### Data extract
- Opening Delimiter -
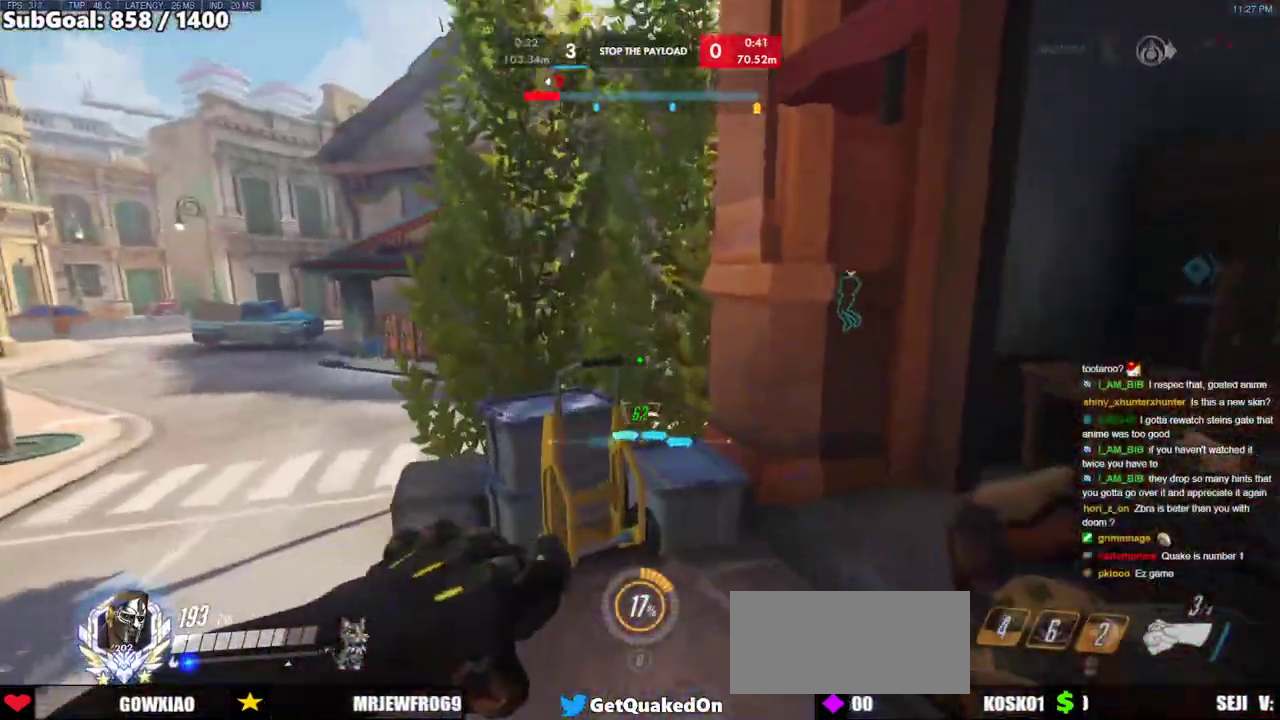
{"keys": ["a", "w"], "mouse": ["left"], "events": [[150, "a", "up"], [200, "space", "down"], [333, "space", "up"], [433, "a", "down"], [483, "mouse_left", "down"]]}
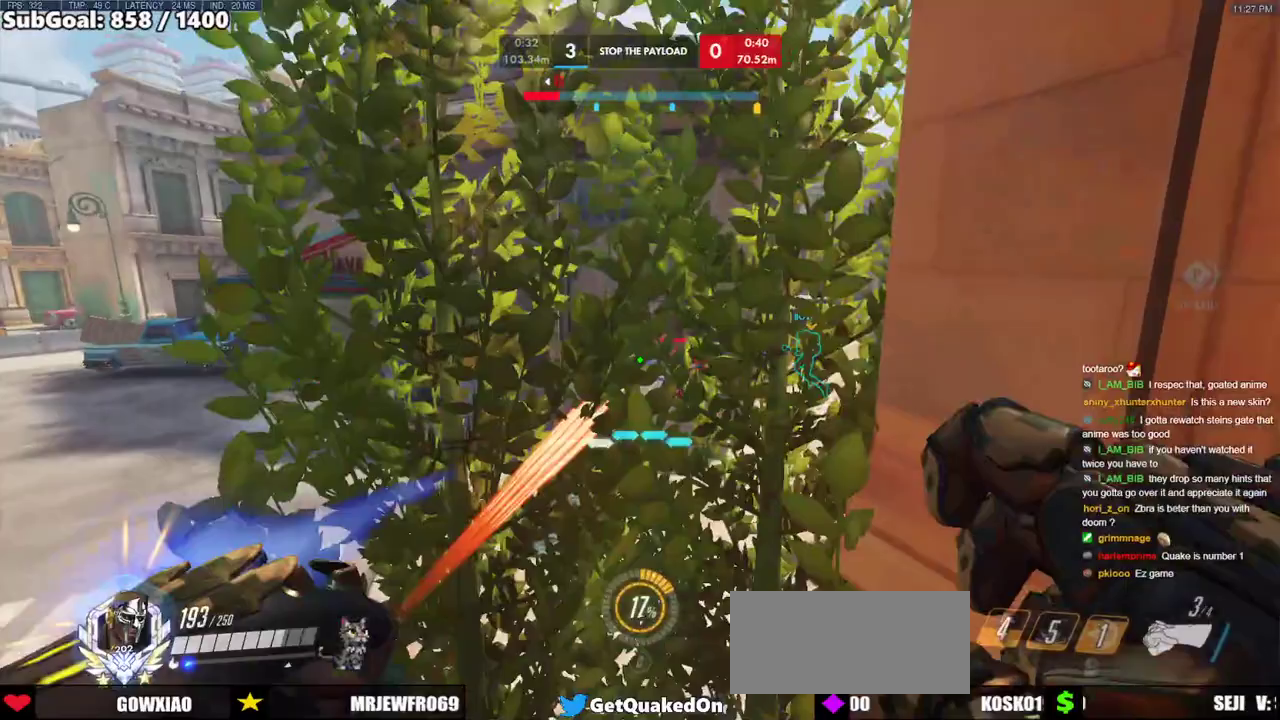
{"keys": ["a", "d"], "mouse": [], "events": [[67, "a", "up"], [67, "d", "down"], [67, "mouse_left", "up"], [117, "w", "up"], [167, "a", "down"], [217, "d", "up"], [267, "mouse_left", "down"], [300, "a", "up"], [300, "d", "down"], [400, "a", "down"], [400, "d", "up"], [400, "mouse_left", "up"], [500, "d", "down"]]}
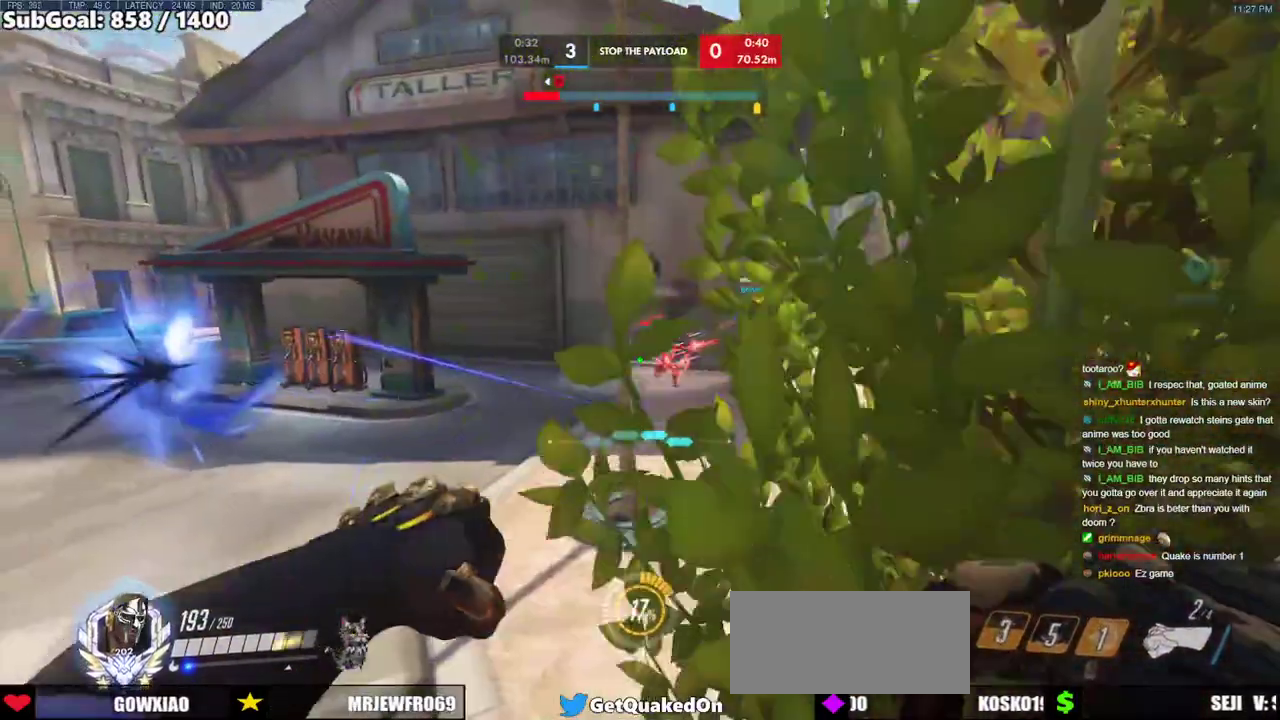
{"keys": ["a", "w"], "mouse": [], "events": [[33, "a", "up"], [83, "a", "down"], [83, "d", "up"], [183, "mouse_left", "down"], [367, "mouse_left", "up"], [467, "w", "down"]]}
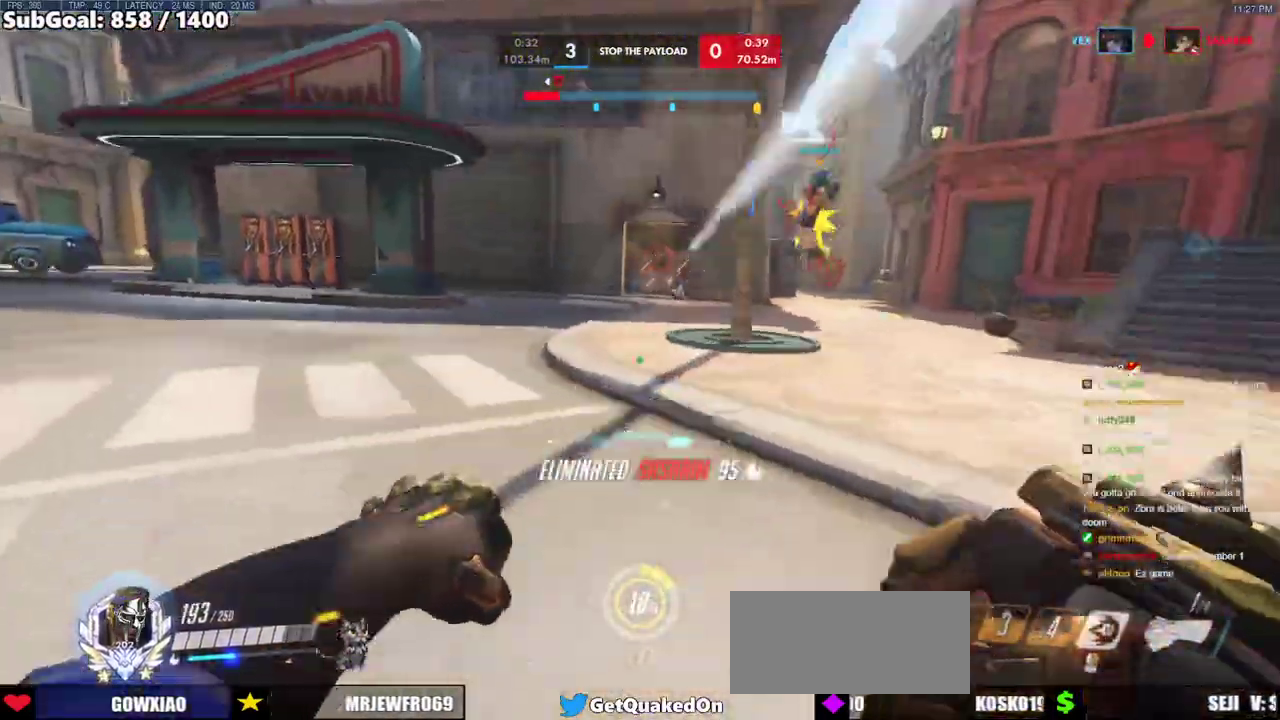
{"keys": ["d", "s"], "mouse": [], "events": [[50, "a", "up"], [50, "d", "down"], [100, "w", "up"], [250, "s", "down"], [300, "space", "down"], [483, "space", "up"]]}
- Closing Delimiter -
### Task statement
The expected output is the whole listing, word for word, minus its pictures.

### Solution to this task
{"keys": ["a", "w"], "mouse": ["left"], "events": [[150, "a", "up"], [200, "space", "down"], [333, "space", "up"], [433, "a", "down"], [483, "mouse_left", "down"]]}
{"keys": ["a", "d"], "mouse": [], "events": [[67, "a", "up"], [67, "d", "down"], [67, "mouse_left", "up"], [117, "w", "up"], [167, "a", "down"], [217, "d", "up"], [267, "mouse_left", "down"], [300, "a", "up"], [300, "d", "down"], [400, "a", "down"], [400, "d", "up"], [400, "mouse_left", "up"], [500, "d", "down"]]}
{"keys": ["a", "w"], "mouse": [], "events": [[33, "a", "up"], [83, "a", "down"], [83, "d", "up"], [183, "mouse_left", "down"], [367, "mouse_left", "up"], [467, "w", "down"]]}
{"keys": ["d", "s"], "mouse": [], "events": [[50, "a", "up"], [50, "d", "down"], [100, "w", "up"], [250, "s", "down"], [300, "space", "down"], [483, "space", "up"]]}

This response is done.